I got a Lawnmower Blenny about a week ago, and I don't think it's eating. I read that when they are rapidly breathing and opening up and closing their mouths that means they are hungry. When I open up the tank lid he just hides under a rock and doesn't come out. I have been trying to target feed him with a syringe, but I just don't think he is eating... :animated_fish_swimm


----------



## djrichie (May 15, 2008)

try feeding right before light out, seens to be a shy fish. if you have lunar lights you can check to see if the darken makes him come out.


----------



## AngelFish23 (Dec 31, 2008)

Okay! Thanks!
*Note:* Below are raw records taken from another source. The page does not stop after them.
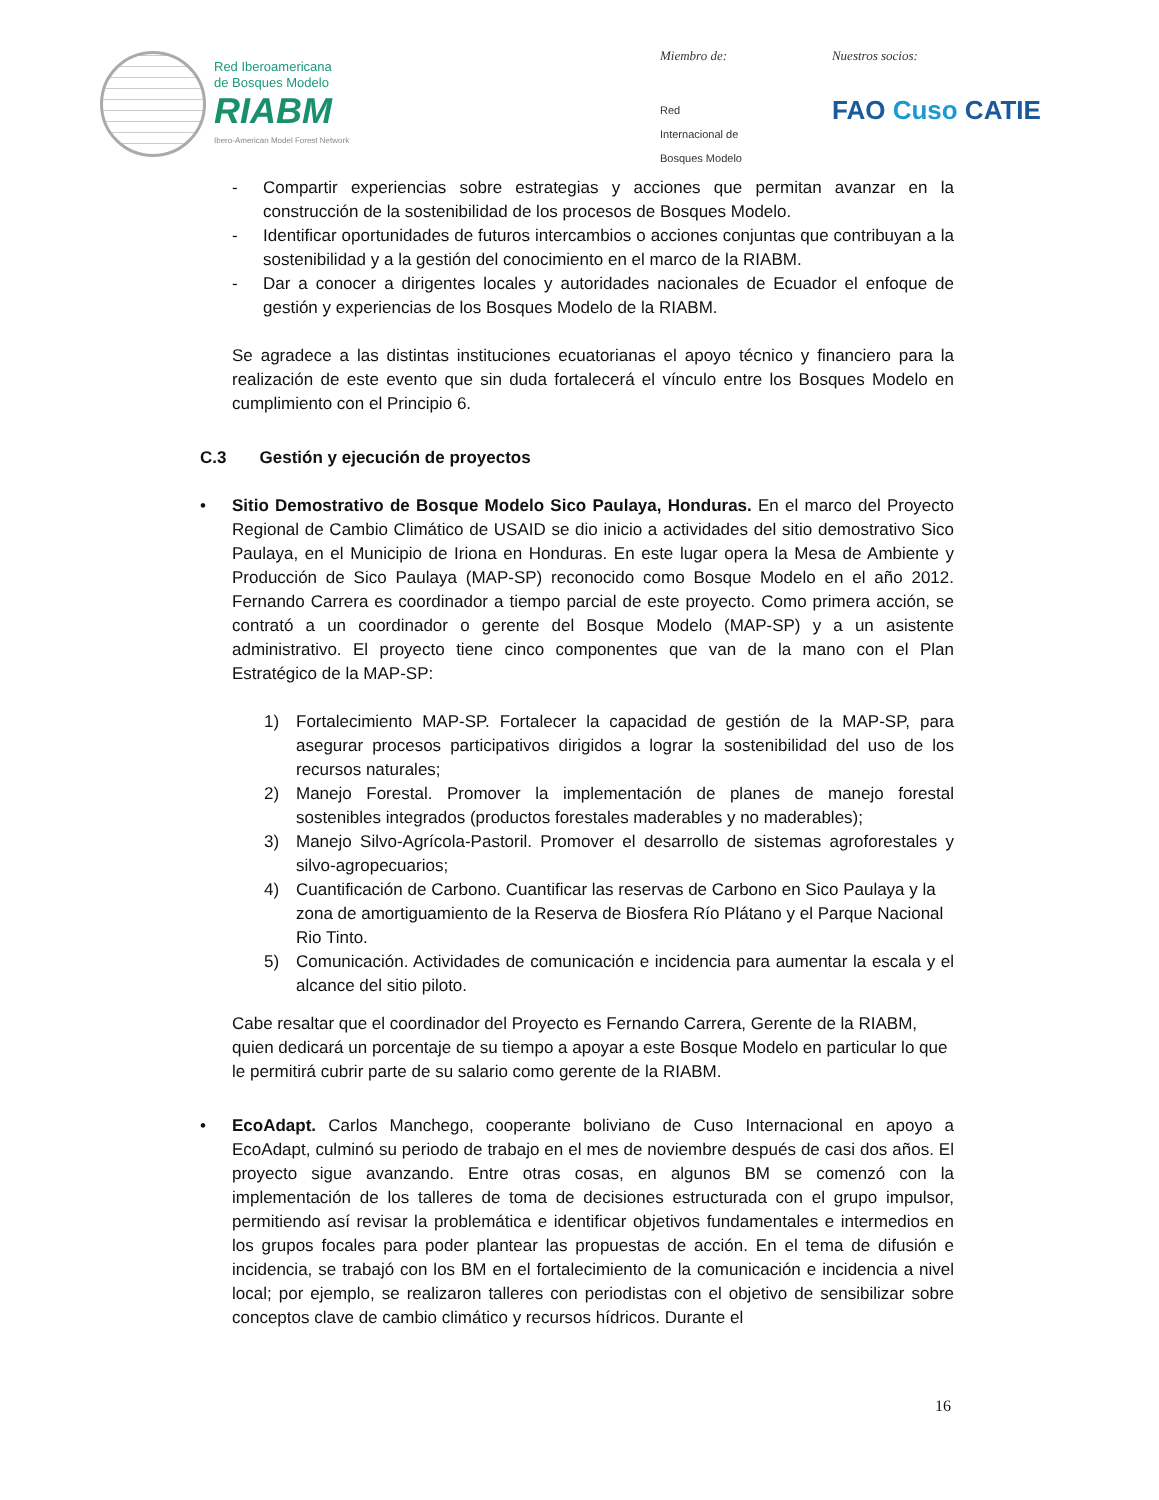Red Iberoamericana
de Bosques Modelo
RIABM
Ibero-American Model Forest Network
Miembro de:
Red
Internacional de
Bosques Modelo
Nuestros socios:
FAO Cuso CATIE
- Compartir experiencias sobre estrategias y acciones que permitan avanzar en la construcción de la sostenibilidad de los procesos de Bosques Modelo.
- Identificar oportunidades de futuros intercambios o acciones conjuntas que contribuyan a la sostenibilidad y a la gestión del conocimiento en el marco de la RIABM.
- Dar a conocer a dirigentes locales y autoridades nacionales de Ecuador el enfoque de gestión y experiencias de los Bosques Modelo de la RIABM.
Se agradece a las distintas instituciones ecuatorianas el apoyo técnico y financiero para la realización de este evento que sin duda fortalecerá el vínculo entre los Bosques Modelo en cumplimiento con el Principio 6.
C.3 Gestión y ejecución de proyectos
• Sitio Demostrativo de Bosque Modelo Sico Paulaya, Honduras. En el marco del Proyecto Regional de Cambio Climático de USAID se dio inicio a actividades del sitio demostrativo Sico Paulaya, en el Municipio de Iriona en Honduras. En este lugar opera la Mesa de Ambiente y Producción de Sico Paulaya (MAP-SP) reconocido como Bosque Modelo en el año 2012. Fernando Carrera es coordinador a tiempo parcial de este proyecto. Como primera acción, se contrató a un coordinador o gerente del Bosque Modelo (MAP-SP) y a un asistente administrativo. El proyecto tiene cinco componentes que van de la mano con el Plan Estratégico de la MAP-SP:
1) Fortalecimiento MAP-SP. Fortalecer la capacidad de gestión de la MAP-SP, para asegurar procesos participativos dirigidos a lograr la sostenibilidad del uso de los recursos naturales;
2) Manejo Forestal. Promover la implementación de planes de manejo forestal sostenibles integrados (productos forestales maderables y no maderables);
3) Manejo Silvo-Agrícola-Pastoril. Promover el desarrollo de sistemas agroforestales y silvo-agropecuarios;
4) Cuantificación de Carbono. Cuantificar las reservas de Carbono en Sico Paulaya y la zona de amortiguamiento de la Reserva de Biosfera Río Plátano y el Parque Nacional Rio Tinto.
5) Comunicación. Actividades de comunicación e incidencia para aumentar la escala y el alcance del sitio piloto.
Cabe resaltar que el coordinador del Proyecto es Fernando Carrera, Gerente de la RIABM, quien dedicará un porcentaje de su tiempo a apoyar a este Bosque Modelo en particular lo que le permitirá cubrir parte de su salario como gerente de la RIABM.
• EcoAdapt. Carlos Manchego, cooperante boliviano de Cuso Internacional en apoyo a EcoAdapt, culminó su periodo de trabajo en el mes de noviembre después de casi dos años. El proyecto sigue avanzando. Entre otras cosas, en algunos BM se comenzó con la implementación de los talleres de toma de decisiones estructurada con el grupo impulsor, permitiendo así revisar la problemática e identificar objetivos fundamentales e intermedios en los grupos focales para poder plantear las propuestas de acción. En el tema de difusión e incidencia, se trabajó con los BM en el fortalecimiento de la comunicación e incidencia a nivel local; por ejemplo, se realizaron talleres con periodistas con el objetivo de sensibilizar sobre conceptos clave de cambio climático y recursos hídricos. Durante el
16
I'll be sure to try that!


----------



## archer772 (Nov 8, 2008)

Try putting an algea sheet in if you havent yet


----------



## reefdaddy (Jan 6, 2009)

Yeppers the sheet should work, Shy fish will only roam at nite generaly so stick the sheet in let him get it at his leasure.


----------



## FreeEnterprise (Mar 5, 2009)

Is it a new tank?

Lawnmowers need algea. If your tank is established, it will eat off the glass, and rocks, and you probably wouldn't notice, as they can be shy till they get to know you... You can tell they are doing it by the little round holes in the algea on the glass that they leave behind.

Plus, some fish caught in the wild just can't make the switch to tank life... sadly it happens. 

You can look at his belly to see if he is eating, its pretty obvious if it is shrunken in, or swelled out.

I love those fish, they look like a dr. suess fish. My wife named mine lucifer... She didn't like how it was always staring at her.


----------



## moparmussel (Nov 7, 2008)

i break up an algae wafer and let it drop to bottom,works great!


----------